I knew right away that she was dead. Her and the baby inside of her. ”
Edwina reached out a hand and placed it on Dolly’s shoulder. The woman’s breast began to heave.
“I had both letters with me, plus the one from Mr. Aldine, so I hid them behind the mirror—right where your Mr. Pevensey found them. I never thought anyone would look there. I knew where she kept her jewelry, so I took that and hid it in my stays. Might as well take it before Danvers did. Then I went to hide it in a safer spot before I told Danvers she was dead. He called for Bow Street then, and I never saw it happen, but they took the body away.”
“So, you never saw Ralph Aldine in the room or in the theater after the show,” clarified Edwina, “although you think it was him demanding to see the letter?”
“Who else could it have been?” said Dolly.
“He’d been there earlier that day for the same thing.
And I couldn’t tell Bow Street the whole story about the letters without everything else coming out, so I had to say I saw him enter.
I don’t think it was lying to say it like that since I know it was him. ”
“Perhaps,” said Edwina without assurance in her voice. “When you went into the room, was the glass of poison on the dressing table in front of Libby?”
Dolly put her face in her hands. “I don’t know!” she wailed. “I can’t remember.

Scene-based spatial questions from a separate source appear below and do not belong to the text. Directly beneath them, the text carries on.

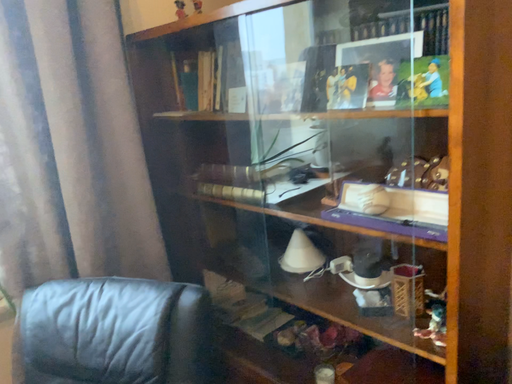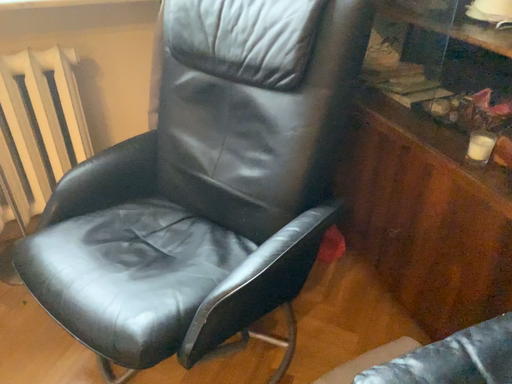
Question: How did the camera likely rotate when shooting the video?

Choices:
 (A) rotated left
 (B) rotated right

Answer: (A)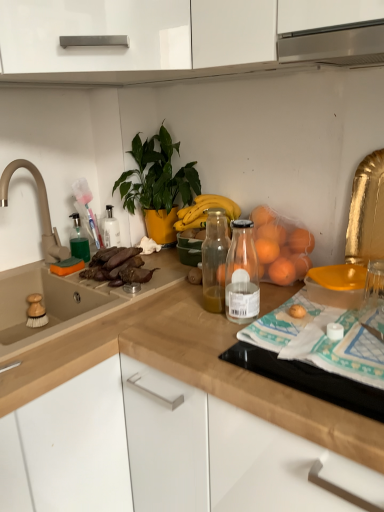
The height and width of the screenshot is (512, 384). I want to click on free space above wooden at upper center, which is counted as the first countertop, starting from the bottom (from a real-world perspective), so click(x=217, y=313).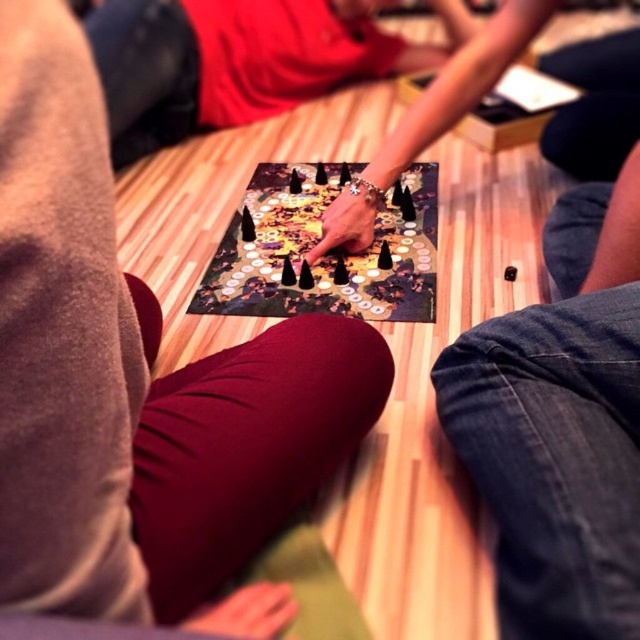
Question: Can you confirm if smooth black hand at center is positioned to the right of denim pants at lower right?

Choices:
 (A) no
 (B) yes

Answer: (A)

Question: Does denim pants at lower right appear on the right side of smooth red shirt at center?

Choices:
 (A) yes
 (B) no

Answer: (A)

Question: Which object is closer to the camera taking this photo?

Choices:
 (A) smooth black hand at center
 (B) denim pants at lower right
 (C) black plastic board game at center
 (D) smooth red shirt at center

Answer: (A)

Question: Is smooth black hand at center above black plastic board game at center?

Choices:
 (A) no
 (B) yes

Answer: (A)

Question: Which point appears farthest from the camera in this image?

Choices:
 (A) (531, 444)
 (B) (456, 28)

Answer: (B)

Question: Among these points, which one is farthest from the camera?

Choices:
 (A) (317, 291)
 (B) (604, 272)

Answer: (A)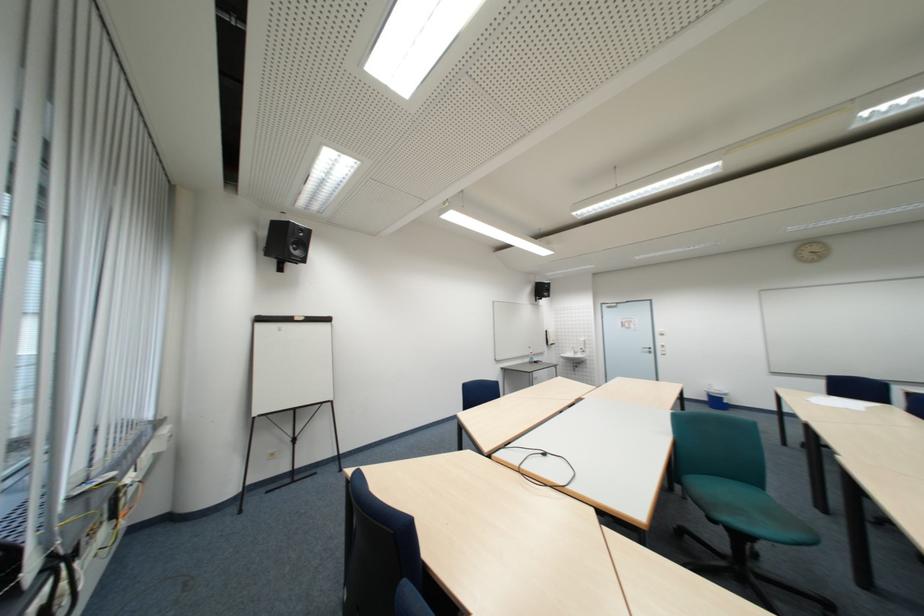
I want to click on faucet handle, so click(x=581, y=349).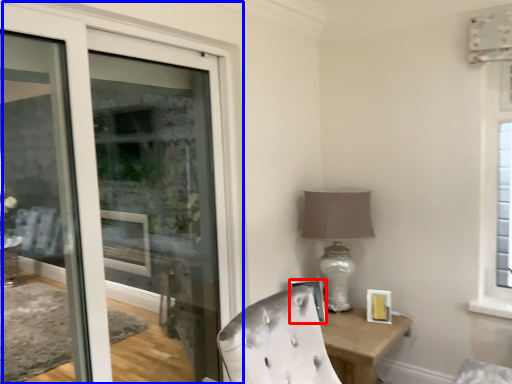
Question: Among these objects, which one is nearest to the camera, picture frame (highlighted by a red box) or door (highlighted by a blue box)?

Choices:
 (A) picture frame
 (B) door

Answer: (B)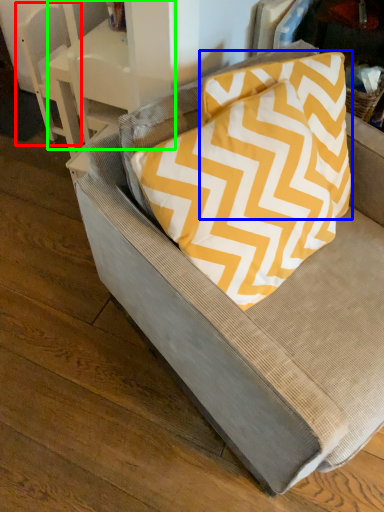
Question: Estimate the real-world distances between objects in this image. Which object is closer to armchair (highlighted by a red box), pillow (highlighted by a blue box) or table (highlighted by a green box)?

Choices:
 (A) pillow
 (B) table

Answer: (B)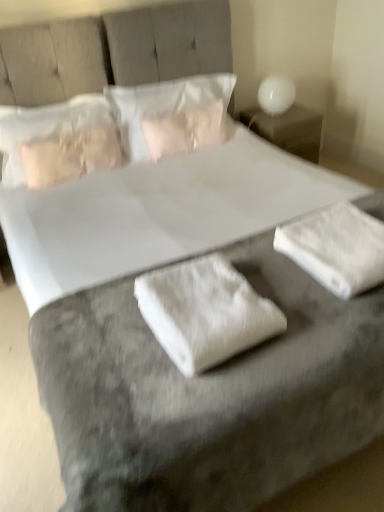
The height and width of the screenshot is (512, 384). In order to click on free space in front of white fabric at center, the second material positioned from the right in this screenshot , I will do `click(184, 397)`.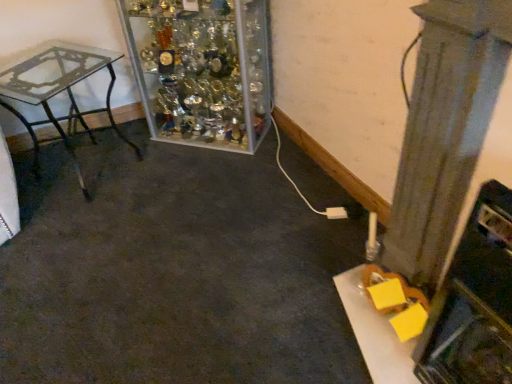
Question: Is clear glass table at left turned away from clear glass trophy case at upper center?

Choices:
 (A) yes
 (B) no

Answer: (B)

Question: Is clear glass table at left closer to camera compared to clear glass trophy case at upper center?

Choices:
 (A) no
 (B) yes

Answer: (B)

Question: From the image's perspective, is clear glass table at left on clear glass trophy case at upper center?

Choices:
 (A) no
 (B) yes

Answer: (A)

Question: Is clear glass table at left taller than clear glass trophy case at upper center?

Choices:
 (A) no
 (B) yes

Answer: (A)

Question: Does clear glass table at left have a larger size compared to clear glass trophy case at upper center?

Choices:
 (A) no
 (B) yes

Answer: (A)

Question: From the image's perspective, is clear glass trophy case at upper center above or below clear glass table at left?

Choices:
 (A) above
 (B) below

Answer: (A)

Question: Is point (241, 18) positioned closer to the camera than point (17, 115)?

Choices:
 (A) farther
 (B) closer

Answer: (B)

Question: Is clear glass trophy case at upper center taller or shorter than clear glass table at left?

Choices:
 (A) short
 (B) tall

Answer: (B)

Question: Based on their sizes in the image, would you say clear glass trophy case at upper center is bigger or smaller than clear glass table at left?

Choices:
 (A) small
 (B) big

Answer: (B)

Question: Choose the correct answer: Is smooth gray pillar at right inside clear glass trophy case at upper center or outside it?

Choices:
 (A) inside
 (B) outside

Answer: (B)

Question: Looking at their shapes, would you say smooth gray pillar at right is wider or thinner than clear glass trophy case at upper center?

Choices:
 (A) thin
 (B) wide

Answer: (A)

Question: Considering the positions of smooth gray pillar at right and clear glass trophy case at upper center in the image, is smooth gray pillar at right taller or shorter than clear glass trophy case at upper center?

Choices:
 (A) tall
 (B) short

Answer: (A)

Question: In the image, is smooth gray pillar at right positioned in front of or behind clear glass trophy case at upper center?

Choices:
 (A) behind
 (B) front

Answer: (B)

Question: In the image, is clear glass table at left positioned in front of or behind smooth gray pillar at right?

Choices:
 (A) front
 (B) behind

Answer: (B)

Question: Is point (69, 109) positioned closer to the camera than point (481, 62)?

Choices:
 (A) farther
 (B) closer

Answer: (A)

But there is another thing I can’t get out of my head.”
“What’s that?”
“At the inquest, they said that she’d been stabbed. Just beneath the breast the coroner said. But when I saw her slumped over like that at her dressing table, there was no knife and no blood at all.”
“Are you sure?” asked Edwina doubtfully. “But if that were the case, then that must mean that—”
“—that someone came in and stabbed her corpse while I was hiding her jewelry!”